§ **WHAT YOU NEED TO DO**
Return the count of lines in the records that include the string "adaptador", and nothing besides it.
■ ■ ■ ■
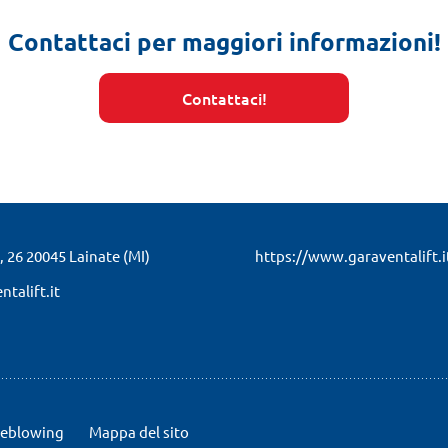
Contattaci per maggiori informazioni!
Contattaci!
, 26
20045 Lainate (MI)
https://www.garaventalift.i
talift.it
leblowing
Mappa del sito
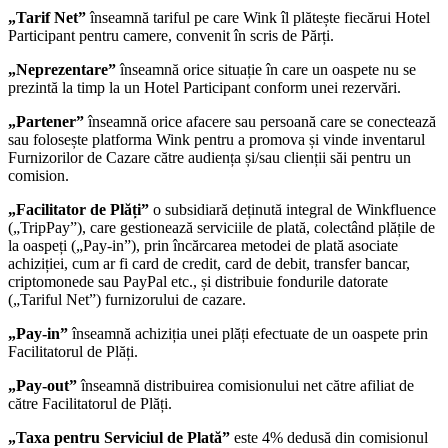
„Tarif Net”
înseamnă tariful pe care Wink îl plătește fiecărui Hotel
Participant pentru camere, convenit în scris de Părți.
„Neprezentare”
înseamnă orice situație în care un oaspete nu se
prezintă la timp la un Hotel Participant conform unei rezervări.
„Partener”
înseamnă orice afacere sau persoană care se conectează
sau folosește platforma Wink pentru a promova și vinde inventarul
Furnizorilor de Cazare către audiența și/sau clienții săi pentru un
comision.
„Facilitator de Plăți”
o subsidiară deținută integral de Winkfluence
(„TripPay”), care gestionează serviciile de plată, colectând plățile de
la oaspeți („Pay-in”), prin încărcarea metodei de plată asociate
achiziției, cum ar fi card de credit, card de debit, transfer bancar,
criptomonede sau PayPal etc., și distribuie fondurile datorate
(„Tariful Net”) furnizorului de cazare.
„Pay-in”
înseamnă achiziția unei plăți efectuate de un oaspete prin
Facilitatorul de Plăți.
„Pay-out”
înseamnă distribuirea comisionului net către afiliat de
către Facilitatorul de Plăți.
„Taxa pentru Serviciul de Plată”
este 4% dedusă din comisionul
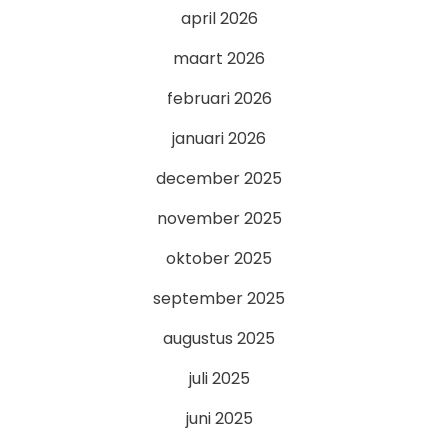
april 2026
maart 2026
februari 2026
januari 2026
december 2025
november 2025
oktober 2025
september 2025
augustus 2025
juli 2025
juni 2025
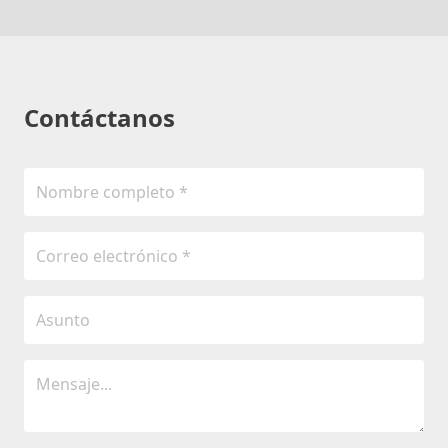
Contáctanos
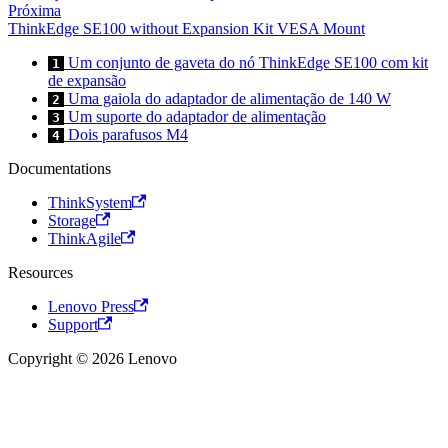
Próxima
ThinkEdge SE100 without Expansion Kit VESA Mount
Um conjunto de gaveta do nó ThinkEdge SE100 com kit
1
de expansão
Uma gaiola do adaptador de alimentação de 140 W
2
Um suporte do adaptador de alimentação
3
Dois parafusos M4
4
Documentations
ThinkSystem
Storage
ThinkAgile
Resources
Lenovo Press
Support
Copyright © 2026 Lenovo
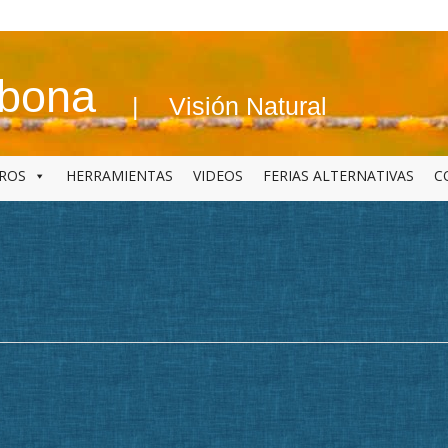
abona
Visión Natural
BROS
HERRAMIENTAS
VIDEOS
FERIAS ALTERNATIVAS
C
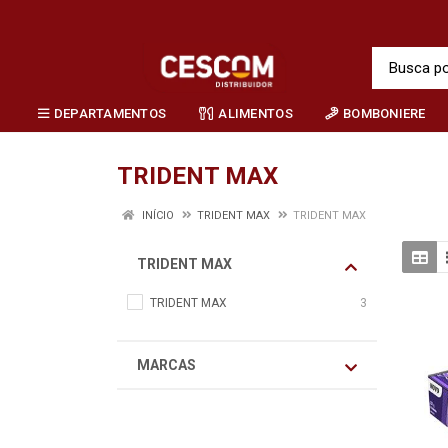
DEPARTAMENTOS
ALIMENTOS
BOMBONIERE
TRIDENT MAX
INÍCIO
TRIDENT MAX
TRIDENT MAX
TRIDENT MAX
TRIDENT MAX
3
MARCAS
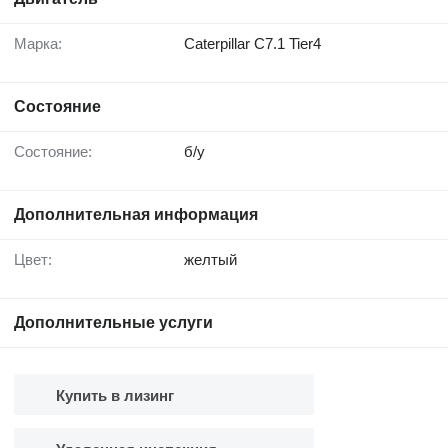
Марка:
Caterpillar C7.1 Tier4
Состояние
Состояние:
б/у
Дополнительная информация
Цвет:
желтый
Дополнительные услуги
Купить в лизинг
■ ■ ■ ■
§ **OUTPUT BELOW**
2